** TASK REQUIREMENTS **
Copy each line of the following data that contains "size".

** PROVIDED INFORMATION **
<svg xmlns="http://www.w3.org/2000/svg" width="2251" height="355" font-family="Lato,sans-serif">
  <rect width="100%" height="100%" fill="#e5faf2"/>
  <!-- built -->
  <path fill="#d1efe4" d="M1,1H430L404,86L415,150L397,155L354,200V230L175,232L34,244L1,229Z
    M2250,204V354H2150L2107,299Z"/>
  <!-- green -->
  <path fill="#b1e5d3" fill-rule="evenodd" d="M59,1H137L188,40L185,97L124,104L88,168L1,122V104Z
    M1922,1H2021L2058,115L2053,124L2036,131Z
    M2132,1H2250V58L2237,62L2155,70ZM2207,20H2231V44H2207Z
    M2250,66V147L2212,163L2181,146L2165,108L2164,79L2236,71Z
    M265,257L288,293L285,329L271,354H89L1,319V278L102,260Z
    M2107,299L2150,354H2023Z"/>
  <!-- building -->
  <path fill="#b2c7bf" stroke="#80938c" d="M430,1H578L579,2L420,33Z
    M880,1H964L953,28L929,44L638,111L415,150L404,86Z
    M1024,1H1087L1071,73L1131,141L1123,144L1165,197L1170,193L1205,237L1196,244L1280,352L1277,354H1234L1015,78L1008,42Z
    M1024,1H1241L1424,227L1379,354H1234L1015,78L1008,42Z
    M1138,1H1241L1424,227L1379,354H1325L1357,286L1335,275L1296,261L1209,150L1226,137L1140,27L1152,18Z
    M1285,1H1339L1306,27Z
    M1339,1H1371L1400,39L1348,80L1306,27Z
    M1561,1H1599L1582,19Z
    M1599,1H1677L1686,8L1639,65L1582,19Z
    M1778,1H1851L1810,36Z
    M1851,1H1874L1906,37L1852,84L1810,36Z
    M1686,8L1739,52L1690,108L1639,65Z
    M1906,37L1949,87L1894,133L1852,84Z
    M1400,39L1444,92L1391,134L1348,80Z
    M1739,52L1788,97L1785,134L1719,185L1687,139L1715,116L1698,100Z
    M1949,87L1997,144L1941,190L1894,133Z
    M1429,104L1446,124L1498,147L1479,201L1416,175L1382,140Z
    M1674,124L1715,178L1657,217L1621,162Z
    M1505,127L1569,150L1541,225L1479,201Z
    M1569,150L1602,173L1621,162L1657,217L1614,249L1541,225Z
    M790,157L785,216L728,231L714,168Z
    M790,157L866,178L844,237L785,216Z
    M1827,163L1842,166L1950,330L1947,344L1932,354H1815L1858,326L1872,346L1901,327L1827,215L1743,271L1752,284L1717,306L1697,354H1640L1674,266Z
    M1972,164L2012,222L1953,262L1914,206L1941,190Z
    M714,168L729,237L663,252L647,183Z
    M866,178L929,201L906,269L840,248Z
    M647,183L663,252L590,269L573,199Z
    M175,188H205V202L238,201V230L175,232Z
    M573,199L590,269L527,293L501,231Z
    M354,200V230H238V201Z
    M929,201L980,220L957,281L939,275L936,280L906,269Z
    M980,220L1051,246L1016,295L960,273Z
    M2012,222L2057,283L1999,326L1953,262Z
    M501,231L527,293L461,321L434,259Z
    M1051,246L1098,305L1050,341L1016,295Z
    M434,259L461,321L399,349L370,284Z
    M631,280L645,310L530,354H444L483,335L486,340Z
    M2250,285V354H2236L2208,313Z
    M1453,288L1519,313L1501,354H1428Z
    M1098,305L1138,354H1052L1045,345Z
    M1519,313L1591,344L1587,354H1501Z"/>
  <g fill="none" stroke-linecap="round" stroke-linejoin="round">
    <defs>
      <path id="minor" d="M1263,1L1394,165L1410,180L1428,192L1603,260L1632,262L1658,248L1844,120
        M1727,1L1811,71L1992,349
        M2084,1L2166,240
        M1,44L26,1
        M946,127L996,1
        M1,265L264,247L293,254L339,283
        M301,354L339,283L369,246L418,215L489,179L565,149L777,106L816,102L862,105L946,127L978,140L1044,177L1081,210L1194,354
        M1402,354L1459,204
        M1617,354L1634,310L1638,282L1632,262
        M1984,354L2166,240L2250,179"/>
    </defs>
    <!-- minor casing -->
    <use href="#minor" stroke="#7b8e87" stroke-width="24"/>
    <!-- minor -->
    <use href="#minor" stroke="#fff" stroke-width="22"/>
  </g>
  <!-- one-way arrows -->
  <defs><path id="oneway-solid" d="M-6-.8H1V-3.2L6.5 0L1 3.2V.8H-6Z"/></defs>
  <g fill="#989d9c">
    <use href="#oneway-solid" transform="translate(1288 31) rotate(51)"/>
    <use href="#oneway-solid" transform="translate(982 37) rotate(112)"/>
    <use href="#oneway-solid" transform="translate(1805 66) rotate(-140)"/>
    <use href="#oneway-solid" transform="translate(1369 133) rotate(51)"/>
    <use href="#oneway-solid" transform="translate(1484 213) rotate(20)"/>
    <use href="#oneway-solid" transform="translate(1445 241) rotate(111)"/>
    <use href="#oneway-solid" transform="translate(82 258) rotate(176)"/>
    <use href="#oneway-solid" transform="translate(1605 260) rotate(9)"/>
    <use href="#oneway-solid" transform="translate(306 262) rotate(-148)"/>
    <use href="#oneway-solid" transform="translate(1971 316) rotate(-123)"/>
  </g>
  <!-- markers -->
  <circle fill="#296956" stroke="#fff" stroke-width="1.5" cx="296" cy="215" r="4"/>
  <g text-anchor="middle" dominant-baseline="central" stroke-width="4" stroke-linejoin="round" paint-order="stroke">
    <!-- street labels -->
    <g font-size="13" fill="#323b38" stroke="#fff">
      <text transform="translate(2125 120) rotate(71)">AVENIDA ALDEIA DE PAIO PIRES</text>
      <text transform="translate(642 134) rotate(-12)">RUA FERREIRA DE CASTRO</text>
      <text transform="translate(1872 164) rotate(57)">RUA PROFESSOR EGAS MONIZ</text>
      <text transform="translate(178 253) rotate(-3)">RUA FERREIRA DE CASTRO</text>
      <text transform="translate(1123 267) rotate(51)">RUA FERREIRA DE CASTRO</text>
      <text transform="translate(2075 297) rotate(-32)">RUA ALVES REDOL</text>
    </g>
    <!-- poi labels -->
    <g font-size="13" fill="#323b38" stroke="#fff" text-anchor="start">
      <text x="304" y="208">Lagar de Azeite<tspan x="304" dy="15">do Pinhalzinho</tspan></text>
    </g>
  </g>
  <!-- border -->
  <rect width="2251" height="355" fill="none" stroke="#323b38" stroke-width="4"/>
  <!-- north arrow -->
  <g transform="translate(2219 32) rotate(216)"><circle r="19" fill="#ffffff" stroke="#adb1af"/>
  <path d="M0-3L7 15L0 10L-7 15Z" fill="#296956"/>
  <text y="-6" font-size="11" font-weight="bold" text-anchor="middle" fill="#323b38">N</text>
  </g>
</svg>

** WRITTEN REPLY **
    <g font-size="13" fill="#323b38" stroke="#fff">
    <g font-size="13" fill="#323b38" stroke="#fff" text-anchor="start">
  <text y="-6" font-size="11" font-weight="bold" text-anchor="middle" fill="#323b38">N</text>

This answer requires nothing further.